### Text zum Lesen ###

Kleine Geschichtsstunde: Erkennungszeichen illegitimer Gesetzgebung
Das Revolutionsgesetz vom 22. Prairial II
von Carlos A. Gebauer (Pausiert)
von Carlos A. Gebauer (Pausiert) drucken
Die französischen Revolutionäre des Jahres 1789 schufen sich bekanntlich schon bald nach dem gewaltsamen Umsturz einen eigenen modernen Kalender, der mit den unerträglichen christlichen Wurzeln der Vergangenheit aufräumte. Zu diesem Kalender gehörte unter anderem, den Monaten neue Namen zu geben und sie an anderen Tagen im Jahr beginnen zu lassen als die herkömmlichen.

### Datenteil ###

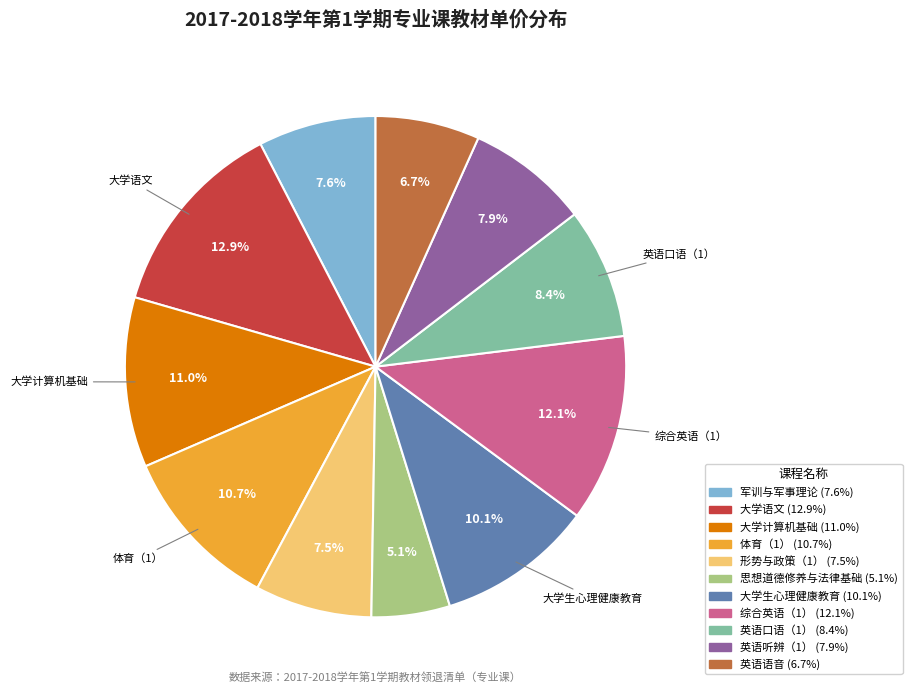

Is there a majority slice in this chart?

No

###

[Zu erledigen]
1. Gib aus dem Text über den französischen Revolutionskalender das Stück von "Kleine Geschichtsstunde: Erkennungszeichen" bis einschließlich "als die herkömmlichen." wieder und ersetze dabei "Kalender" durch "Jahreskalender".
2. Fasse den Absatz aus dem Text über den französischen Revolutionskalender, der mit "Die französischen Revolutionäre des Jahres 1789" beginnt, kürzer zusammen, ohne die wichtigsten Fakten wegzulassen.
3. Schreib den Text über den französischen Revolutionskalender nach seinem letzten Satz weiter.

[Nummerierte Antworten]
1.
Kleine Geschichtsstunde: Erkennungszeichen illegitimer Gesetzgebung
Das Revolutionsgesetz vom 22. Prairial II
von Carlos A. Gebauer (Pausiert)
von Carlos A. Gebauer (Pausiert) drucken
Die französischen Revolutionäre des Jahres 1789 schufen sich bekanntlich schon bald nach dem gewaltsamen Umsturz einen eigenen modernen Jahreskalender, der mit den unerträglichen christlichen Wurzeln der Vergangenheit aufräumte. Zu diesem Jahreskalender gehörte unter anderem, den Monaten neue Namen zu geben und sie an anderen Tagen im Jahr beginnen zu lassen als die herkömmlichen.

2. Kurz nach dem gewaltsamen Umsturz von 1789 schufen die französischen Revolutionäre einen eigenen modernen Kalender, der mit den christlichen Wurzeln der Vergangenheit brach. Dazu gehörte unter anderem, dass die Monate neue Namen bekamen und an anderen Tagen im Jahr begannen als bisher.

3.
In den schönen Wiesenmonat „Prairial“ des Jahres 1794 (das allerdings auch nicht mehr 1794 hieß) fiel der inzwischen wieder sogenannte 10. Juni. Und in der Helligkeit der europäischen langen Tage dieser Periode dekretierte der revolutionäre Nationalkonvent zur Spätphase des blutigen Wirkens von Robespierre sein „Gesetz vom 22. Prairial II“. Es ist auch aus heutiger Sicht lesenswert.
Nach Artikel 4 dieses Gesetzes wurde bestimmt, was der Zweck der Einsetzung eines Revolutionstribunals sei: die Feinde des Volkes zu bestrafen. Die Definition, was ein „Feind des Volkes“ sei, wurde in Artikel 5 nachgeliefert: derjenige, der die öffentliche Freiheit durch Gewalt oder List vernichten wolle.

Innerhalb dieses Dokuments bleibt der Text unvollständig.